[Beowulf] 1.2 us IB latency?

Wed Mar 28 13:04:37 PDT 2007

Peter Kjellstrom wrote:
> On Wednesday 28 March 2007, Mark Hahn wrote:
>>>> start timer
>>>> send(other,small-message)		recv(first,small-message)
>>>> recv(other,small-message)		send(first,small-message)
>>>> stop timer
>>>>
>>>> I'll actually see 2.4 us between the timer calls?  if I understand,
>>>> aggregation would only help on a streaming test.  in fact, this kind
>>>> of isolated RPC-like exchange is what I see most commonly.
>>> Assuming you could time it with any accuracy, yes.
>> that's not an issue - rdtsc is perfectly good into the tens of ns range.
> 
> I'll have to hack together a rdtsc based mpi microbenchmark some day it seems 
> =)

Might I suggest just passing a MPI_INT back and forth and decrementing it
each time to insure that the message makes it all the way to userspace
before heading back to the other node?  Seems like it would allow for
easier timing (with gettimeofday) and also take into account various real
world effects like interrupts and schedule effects.  I guess it depends
if you want marketing numbers or real world numbers ;-).

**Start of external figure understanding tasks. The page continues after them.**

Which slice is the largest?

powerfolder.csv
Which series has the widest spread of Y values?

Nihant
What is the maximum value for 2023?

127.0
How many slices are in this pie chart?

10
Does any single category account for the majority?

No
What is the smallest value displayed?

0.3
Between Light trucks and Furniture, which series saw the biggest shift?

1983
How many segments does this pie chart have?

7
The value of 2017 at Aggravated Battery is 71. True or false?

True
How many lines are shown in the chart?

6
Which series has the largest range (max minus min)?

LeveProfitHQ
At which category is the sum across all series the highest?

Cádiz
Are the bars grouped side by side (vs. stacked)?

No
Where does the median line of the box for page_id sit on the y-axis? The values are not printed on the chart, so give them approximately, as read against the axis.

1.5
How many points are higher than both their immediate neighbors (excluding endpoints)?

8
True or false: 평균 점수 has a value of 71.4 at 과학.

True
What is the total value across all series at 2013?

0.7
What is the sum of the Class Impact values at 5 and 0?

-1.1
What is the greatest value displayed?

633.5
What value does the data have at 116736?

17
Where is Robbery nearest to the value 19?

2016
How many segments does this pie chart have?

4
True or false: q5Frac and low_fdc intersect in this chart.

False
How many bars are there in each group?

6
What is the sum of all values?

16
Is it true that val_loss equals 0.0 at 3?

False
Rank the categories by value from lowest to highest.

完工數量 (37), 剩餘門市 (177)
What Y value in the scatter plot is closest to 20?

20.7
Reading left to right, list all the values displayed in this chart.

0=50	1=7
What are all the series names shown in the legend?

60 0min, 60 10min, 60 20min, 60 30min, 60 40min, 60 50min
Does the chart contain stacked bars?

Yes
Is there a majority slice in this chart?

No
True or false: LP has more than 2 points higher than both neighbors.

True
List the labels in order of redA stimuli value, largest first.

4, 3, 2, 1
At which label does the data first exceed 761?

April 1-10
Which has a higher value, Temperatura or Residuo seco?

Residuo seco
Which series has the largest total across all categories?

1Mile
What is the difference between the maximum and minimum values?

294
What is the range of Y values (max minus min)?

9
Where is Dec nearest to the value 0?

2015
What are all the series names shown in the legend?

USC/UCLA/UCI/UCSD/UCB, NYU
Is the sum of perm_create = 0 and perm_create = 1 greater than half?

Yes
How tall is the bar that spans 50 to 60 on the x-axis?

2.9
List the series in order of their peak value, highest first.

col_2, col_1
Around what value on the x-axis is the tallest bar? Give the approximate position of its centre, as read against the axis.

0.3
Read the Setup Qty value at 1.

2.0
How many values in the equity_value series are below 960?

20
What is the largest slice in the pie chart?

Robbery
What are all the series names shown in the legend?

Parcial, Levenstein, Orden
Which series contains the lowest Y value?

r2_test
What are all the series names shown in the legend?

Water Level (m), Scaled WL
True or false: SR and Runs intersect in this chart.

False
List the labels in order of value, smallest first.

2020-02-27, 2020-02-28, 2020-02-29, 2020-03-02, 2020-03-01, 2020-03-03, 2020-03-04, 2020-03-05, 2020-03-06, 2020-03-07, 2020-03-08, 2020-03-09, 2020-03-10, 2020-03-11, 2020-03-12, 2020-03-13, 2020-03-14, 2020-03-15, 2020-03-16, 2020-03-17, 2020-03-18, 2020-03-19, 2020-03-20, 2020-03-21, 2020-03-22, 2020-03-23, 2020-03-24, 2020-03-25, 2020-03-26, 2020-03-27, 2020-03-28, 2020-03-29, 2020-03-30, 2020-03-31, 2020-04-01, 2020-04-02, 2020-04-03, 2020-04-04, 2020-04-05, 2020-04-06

Additionally you might want to do this in parallel, after all few clusters
let their communication layer sit idle while a single pair of nodes 
communicate.  Additionally you might want all possible pairs to communicate to 
see what effect locality has, this might be especially useful for comparing
interconnect layers with various fractions of backplane bandwidth and
differing methods for handling contention.

I've written a code that does the above, it's still somewhat raw, I've
yet to add some sanity checking and command line options to avoid recompiling,
both high on my todo list.

I do have some data from an infinipath cluster nto post, this data set is for 
4 processors per node on 64 nodes (or a 177 node cluster) each node has a 
single port on a 288 port IB switch:
   http://cse.ucdavis.edu/~bill/n64p256/band_results.txt
   http://cse.ucdavis.edu/~bill/n64p256/lat_results.txt

They should be easy to visualize, I personally use gnuplot' splot "filename" 
matrix.  To see 32 node, with a single process per node numbers just replace
the directory name above with "n32p1".

> Sorry for being unclear here. What I wanted to say was that, unrelated to 1.5 
> us ping-pong on mpi I have also observed verbs level latency (ib_write_lat) 
> of around 1 us. And that figure is not affected by any mvapich trickery :-).

Good to hear, I'll hailly source if you (or anyone else) is willing to run my 
benchmark.